As aerialists, we understand that staying mindful throughout our routines is crucial, and sometimes, we all fall into habits that we might not even realize. That's where this tip comes in handy – whether you're an enthusiastic student or a dedicated teacher, I have a feeling you might just resonate with this tip!

Curious to learn more? Dive into the video below for all the insights:

#1 - Ditch the Swing - While this could very well be a choreographic choice, many aerialists swing without realizing it. Stay steady. Avoid accidental collisions and enhance control by starting directly beneath your rig point and try not to jump up on your silk to initiate a climb.

#2 - Gentle Landings - Eeek, this one could cause a injured ankle, a slip or a fall. Ask yourself, would you come down that way if a mat wasn't under you? Get in the habit of lowering all the way to the mat with control. I've seen it happen firsthand where aerialists misjudge how high they are, plop down and end up with an injury that could've been avoided.

#3 - Swing-Free Inversions - Easier said than done! While swinging does very well make it easier to get over and can be appropriate in certain skills, many swing without realizing it. Allowing yourself to swing is only cheating yourself later. Practice your inversion with the hammock knot aiming to pause in hollow body at the bottom to kick the habit. It'll be difficult, it'll take time, but you'll thank yourself later!
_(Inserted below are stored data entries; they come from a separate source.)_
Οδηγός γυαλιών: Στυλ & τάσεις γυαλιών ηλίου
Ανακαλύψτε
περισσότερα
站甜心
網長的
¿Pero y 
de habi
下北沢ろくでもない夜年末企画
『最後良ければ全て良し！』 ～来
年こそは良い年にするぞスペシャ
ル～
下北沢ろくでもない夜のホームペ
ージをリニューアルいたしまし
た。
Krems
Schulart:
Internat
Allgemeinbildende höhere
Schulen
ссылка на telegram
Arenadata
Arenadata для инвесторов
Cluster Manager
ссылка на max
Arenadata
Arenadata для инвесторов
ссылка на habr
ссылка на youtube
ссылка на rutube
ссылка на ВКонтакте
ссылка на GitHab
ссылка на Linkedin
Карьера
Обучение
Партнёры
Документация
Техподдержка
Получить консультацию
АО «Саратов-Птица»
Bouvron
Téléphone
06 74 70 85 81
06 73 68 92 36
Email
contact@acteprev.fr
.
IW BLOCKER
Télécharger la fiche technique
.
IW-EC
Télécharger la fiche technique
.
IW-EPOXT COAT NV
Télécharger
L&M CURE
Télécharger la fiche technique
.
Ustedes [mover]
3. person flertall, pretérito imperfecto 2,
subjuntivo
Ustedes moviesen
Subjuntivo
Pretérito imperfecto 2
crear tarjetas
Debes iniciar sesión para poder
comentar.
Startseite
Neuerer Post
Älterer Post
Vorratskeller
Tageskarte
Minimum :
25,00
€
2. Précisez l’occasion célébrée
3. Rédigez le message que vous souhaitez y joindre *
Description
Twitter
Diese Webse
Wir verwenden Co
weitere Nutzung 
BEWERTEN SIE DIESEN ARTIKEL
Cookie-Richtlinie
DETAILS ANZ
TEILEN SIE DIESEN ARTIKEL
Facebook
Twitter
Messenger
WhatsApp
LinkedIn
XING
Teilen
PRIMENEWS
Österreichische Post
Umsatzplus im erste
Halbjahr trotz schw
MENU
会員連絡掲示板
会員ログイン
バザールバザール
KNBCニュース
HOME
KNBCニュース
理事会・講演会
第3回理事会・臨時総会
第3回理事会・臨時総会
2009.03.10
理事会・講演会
#4 - Supported Splits - Avoid placing excessive strain on your knees and ankles. Elevate your splits by keeping your legs and feet engaged and well-supported. If your back knee is bent and lacks support from your quadriceps, it can lead to unnecessary pressure on your knee. Similarly, if your back foot is angled unnaturally (sickled), it disrupts your split alignment and adds strain to your outer ankle. Prioritize maintaining a slightly higher split position with strong and supported legs and feet.

Remember, aerial isn't just about nailing those skills and tricks; it's about the whole experience – how it empowers you, the joy it brings, and the sense of accomplishment you gain.

I'm here to support you on your aerial journey, helping you stay informed, as injury-free as possible and eager for your next training session!